**QUOTED TEXT:**
I am looking at this integral:
$$I(x_1^2, x_2^2) = \frac{1}{4}x_1^2 x_2^2 \int\limits_{-\infty}^{\infty} d\tau_3 \int\limits_{-\infty}^{\tau_3} d\tau_4 \int\limits_{-\infty}^{\tau_4} d\tau_5 \int\limits_{-\infty}^{\tau_5} d\tau_6\ (I_{13}I_{25} + I_{15}I_{23})(I_{14}I_{26} + I_{16}I_{24}), \tag{1}$$
with:
$$I_{ij} := \frac{1}{(2\pi)^2} \frac{1}{x_i^2 + \tau_j^2}. \tag{2}$$
I would like to expand $I(1,x_2^2)$ as a power series centered at $x_2 \sim 0^+$, i.e.:
$$I(1,x_2^2) = c_0 + c_1 x_2 + c_2 x_2^2 + … \tag{3}$$
with $x_2 > 0$. I know from numerical integration that:
$$I(1,0) = \frac{1}{2^{12} \pi^4} = c_0. \tag{4}$$
I would like to find as many coefficients as possible in eq. (3). My naive attempt was to power expand the integrand of eq. (1), which gives:
$$\begin{align}
I(1,x_2^2) = \frac{x_2^2}{4(2\pi)^8} \sum_{k=0}^\infty \sum_{l=0}^\infty (-1)^{k+l} x_2^{2(k+l)} \int\limits_{-\infty}^{\infty} d\tau_3 \int\limits_{-\infty}^{\tau_3} d\tau_4 \int\limits_{-\infty}^{\tau_4} d\tau_5\\ \int\limits_{-\infty}^{\tau_5} d\tau_6\ \left( \frac{\tau_5^{-2(k+1)}}{1+\tau_3^2} + \frac{\tau_3^{-2(k+1)}}{1+\tau_5^2} \right) \left( \frac{\tau_6^{-2(l+1)}}{1+\tau_4^2} + \frac{\tau_4^{-2(l+1)}}{1+\tau_6^2} \right).
\end{align} \tag{5}$$
The idea was to numerically integrate the integrals for given $k$ and $l$. Unfortunately this cannot be right, since there is no $c_0$ term, and the integrals seem to diverge for all $k,l$.
So can such an expansion as a power series be done, and if yes how?

**RECORDS:**
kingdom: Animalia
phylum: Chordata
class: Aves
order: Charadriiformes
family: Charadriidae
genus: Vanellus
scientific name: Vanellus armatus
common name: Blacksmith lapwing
--
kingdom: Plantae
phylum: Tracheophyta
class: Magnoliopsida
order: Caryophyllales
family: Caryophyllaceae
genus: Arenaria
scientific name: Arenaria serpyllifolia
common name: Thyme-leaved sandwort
...
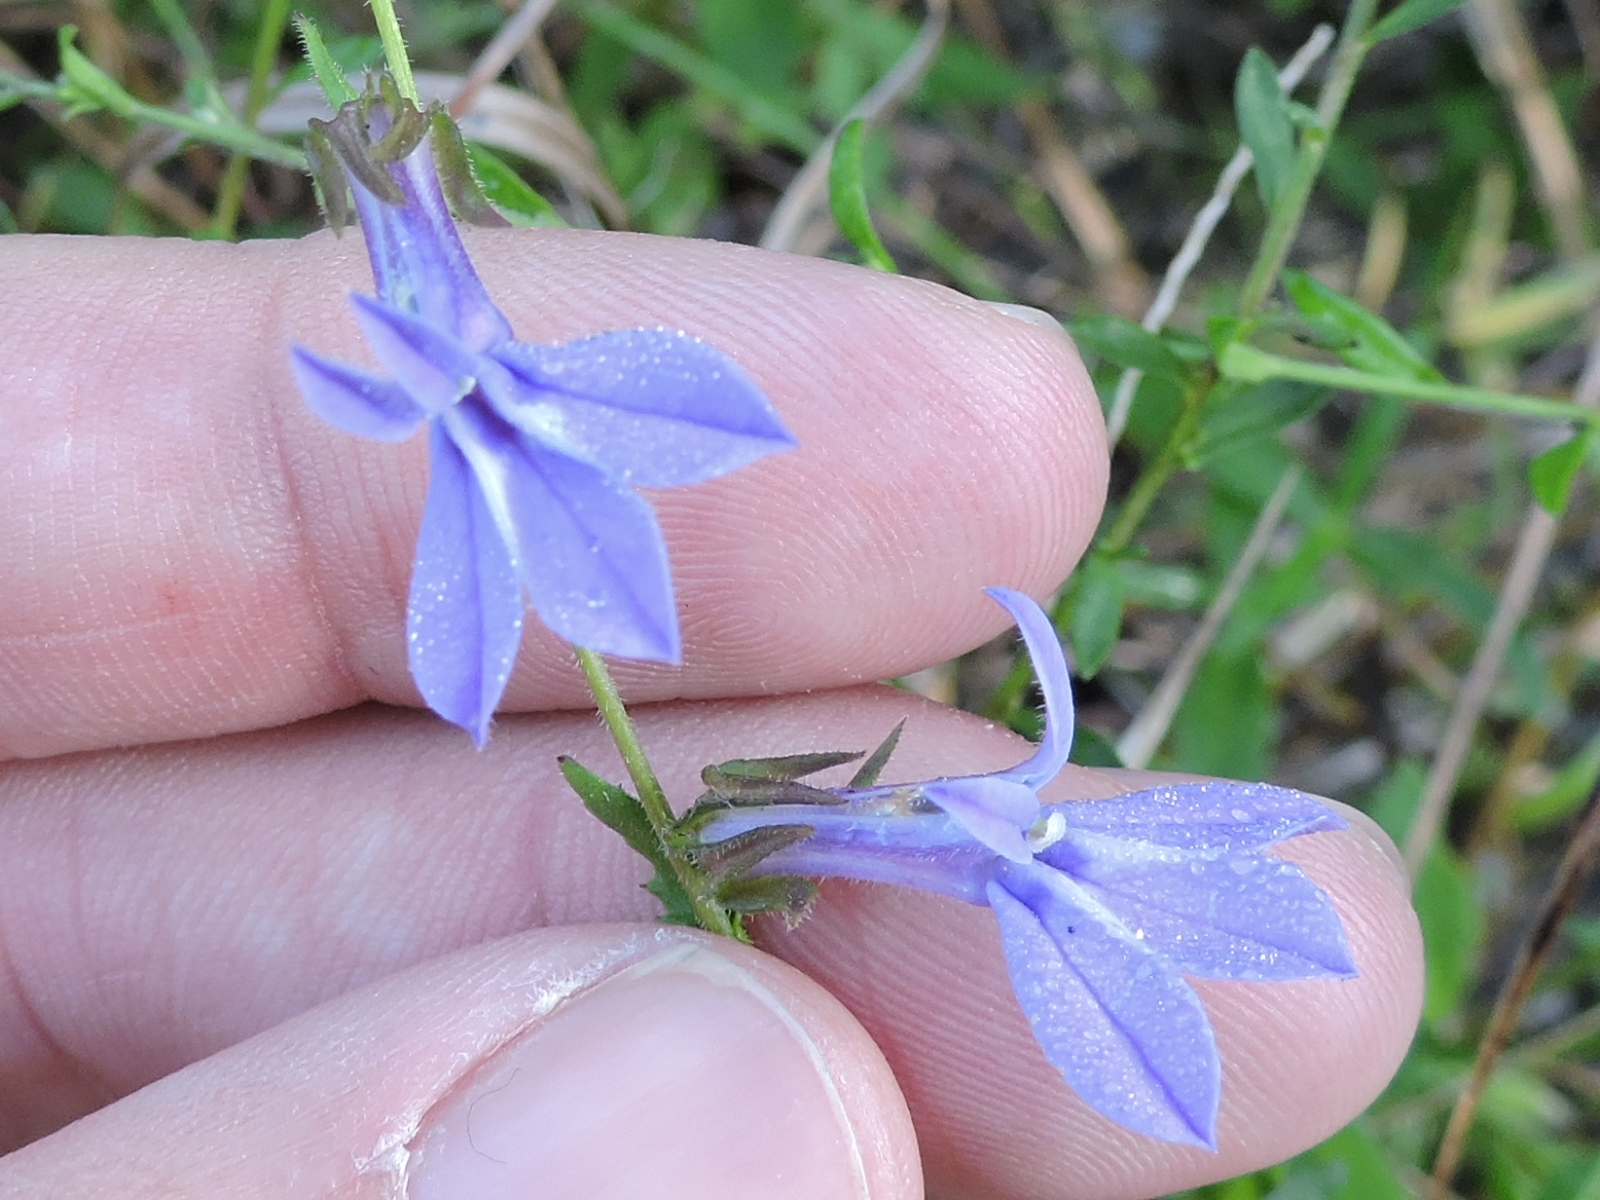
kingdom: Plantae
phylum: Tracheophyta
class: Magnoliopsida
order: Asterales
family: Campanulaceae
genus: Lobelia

**TASK STATEMENT:**
In the integral post, what value does numerical integration give for I(1,0)? The rows are separate material, unrelated to the integral post.

**THE OUTPUT:**
I(1,0) = 1/(2^12 π^4), which equals c_0.